Today, assessment is no longer restricted to grading at the end of a course (summative assessment), but it has been recognized that assessment is also useful for continuous monitoring and guiding of the learning progress (formative assessment), without being necessarily used for grading purposes (Boud, 2000).
Formative assessment, including self-assessment, can play a vital role in motivating students since it provides them with a way to judge their own competency level and allows them to track their progress. It also enables students to identify areas where more work is required, and to thereby remain motivated to improve further. Of course, this requires that students receive feedback as quickly as possible (Gibbs and Simpson, 2004).
Formative assessment also provides timely feedback for instructors, both with respect to the effectiveness of the course and the performance of the students; it thus helps to identify points that might need clarification.
For both groups, instructors and students, frequent testing is preferable. Case and Swanson (2002) argue that infrequent testing makes each exam a “major event,” with students investing much effort into preparation—they may even stop attending class to prepare for the exam. They also note that, with infrequent tests, students may be unable to determine whether they are studying the right material and with sufficient depth. Case and Swanson therefore conclude:
Though it may be more time consuming for faculty, frequent testing reduces the importance of each individual exam and helps students to better gauge their progress. (Case and Swanson, 2002, p. 116)
Assessment is always a time-consuming activity for instructors, especially if large numbers of students are to be assessed or, if assessment is frequent. This has motivated the development of technical devices to support assessment, starting with relatively simple mechanical devices in the 1920s and evolving to today’s computer-aided assessment (CAA) or e-assessment.
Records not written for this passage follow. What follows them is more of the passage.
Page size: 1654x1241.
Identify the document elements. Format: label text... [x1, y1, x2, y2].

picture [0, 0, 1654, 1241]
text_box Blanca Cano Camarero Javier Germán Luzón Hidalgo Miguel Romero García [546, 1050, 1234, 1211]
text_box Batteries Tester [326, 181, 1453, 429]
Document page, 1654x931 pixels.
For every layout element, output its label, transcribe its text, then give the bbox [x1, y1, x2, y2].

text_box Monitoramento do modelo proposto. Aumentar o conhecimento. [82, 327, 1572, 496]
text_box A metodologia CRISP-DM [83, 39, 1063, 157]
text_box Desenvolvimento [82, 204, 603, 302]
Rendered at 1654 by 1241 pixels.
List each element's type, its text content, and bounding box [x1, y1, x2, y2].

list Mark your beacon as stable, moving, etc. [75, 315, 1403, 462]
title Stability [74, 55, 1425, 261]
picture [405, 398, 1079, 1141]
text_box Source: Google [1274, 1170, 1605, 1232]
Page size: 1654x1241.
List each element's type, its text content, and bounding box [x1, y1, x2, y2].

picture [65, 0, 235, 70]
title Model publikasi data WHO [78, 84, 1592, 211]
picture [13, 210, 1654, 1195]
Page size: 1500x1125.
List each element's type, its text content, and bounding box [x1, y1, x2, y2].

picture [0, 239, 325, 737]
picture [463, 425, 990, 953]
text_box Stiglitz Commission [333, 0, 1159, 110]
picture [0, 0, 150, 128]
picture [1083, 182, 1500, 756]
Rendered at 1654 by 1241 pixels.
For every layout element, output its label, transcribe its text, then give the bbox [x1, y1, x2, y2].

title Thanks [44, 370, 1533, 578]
E-assessment is one of the fundamental elements of e-learning: Piotrowski (2009, p. 41) defines six activities that characterize e-learning platforms: Creation, organization, delivery, communication, collaboration, and assessment. Furthermore, of these six activities, assessment is the only one that is specifically educational; the other five activities are generic and not specific to e-learning.
The most frequently used form of e-assessment are multiple-choice tests. Multiple-choice tests have a number of practical advantages; in particular, scoring can be automated. This makes them especially attractive in e-learning settings, as it allows to make assessment available “anyplace, anytime.”
Creating high-quality multiple-choice tests, however, is challenging, especially if they are to assess higher-order cognitive levels, such as application, analysis, synthesis, and evaluation in the traditional taxonomy of Bloom (1956). Or, as Astin (1991) puts it:
While multiple-choice tests are indeed inexpensive to score, they are extremely expensive to construct: item writing is a highly refined and time-consuming art, especially if one expects to develop good items that are relatively unambiguous. (Astin, 1991, p. 148)
Ensuring the reusability, longevity, and platform independence of tests can mitigate the high costs of creation and can help preserve investments and intellectual assets when hardware and software change, thus ensuring sustainability. This requires a standard, platform-neutral, vendor-independent interchange file format for multiple-choice tests.